Nerve jangling sounds, that don’t fail to meet their target each time, signal a new scene and the next one is even more unsettling. Caitlin (Leah Byrne), the highly disturbed 19 year old daughter of Luci and Chris, arrives unannounced, carrying a dead crow no less, at the home of her former teacher Sally (Saskia Ashdown) with whom she had had an inappropriate relationship while at school. Non-productive, non-progressive dialogue dominates this scene.
While the cast as a whole is impressive, it is Maureen Beattie’s appearance as Sally’s mother Helen that lights up the play. Beattie brings a vibrancy and honesty to her role as she faces her alcoholic daughter and, unlike the rest, shifts her attitude in a way that is painful, poignant and honest. The word ‘kindness’ is bandied about a lot these days, but, apart from in Helen, it is a quality absent in Harris’s characters. The mood is reflected in the shift in Tom Piper’s set and Ben Ormerod’s lighting at this point.

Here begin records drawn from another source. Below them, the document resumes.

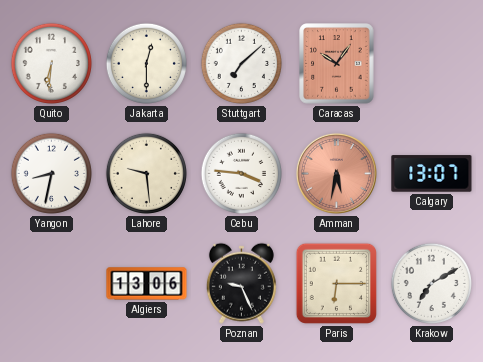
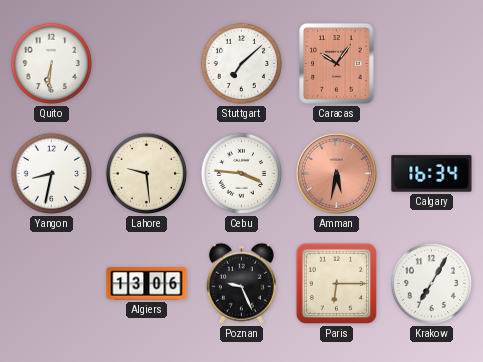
Jakarta: 12:30 -> none
Calgary: 13:07 -> 16:34
Krakow: 7:10 -> 7:05
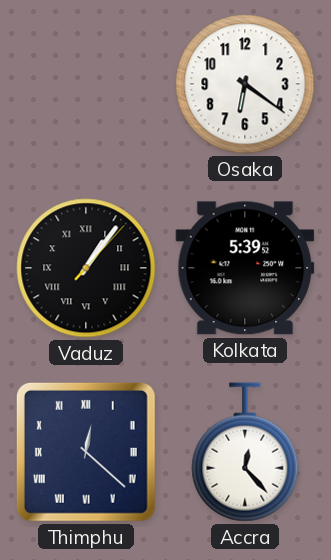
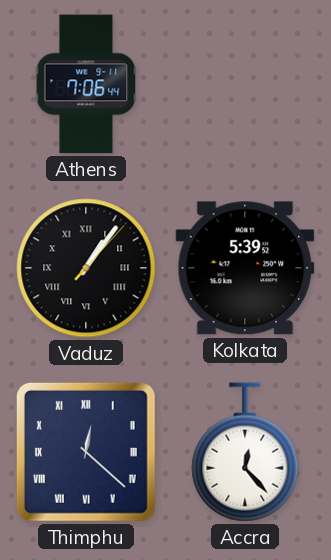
Athens: none -> 7:06
Osaka: 6:21 -> none
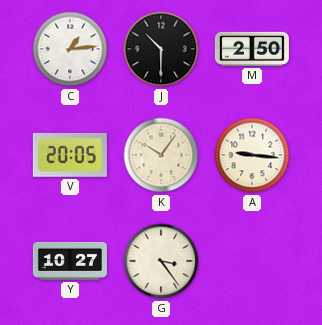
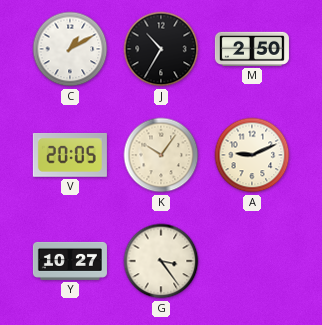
C: 1:14 -> 1:10
J: 10:30 -> 10:35
A: 9:16 -> 9:11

Human body language is such a tell and in the final scene, while Chris and Luci are having a calmer conversation, he sits with his back to her for much of it at this crucial point in their relationship as they essentially continue to talk to themselves. What we see is a mire of misery and lies with no redemption where Luci’s cancer issue very much takes a back seat.
The sense of the play’s titleis alluded to in the first scene where Chris is concerned about goings on at work but is overtly mentioned late in the play when Helen and Chris have their chat on the bench and she describes a pervasive smell ‘like roses going off, just before you put them in the bin’. The mainly negative interaction that pervades the play suggests a different title.
Everyone lies and holds secrets to some extent – it is part of the human condition. The Scent of Roses reflects the uncertainty of our times when it’s difficult to know who or what to believe, but it also exposes the destructive and hopeless nature of absolute honesty.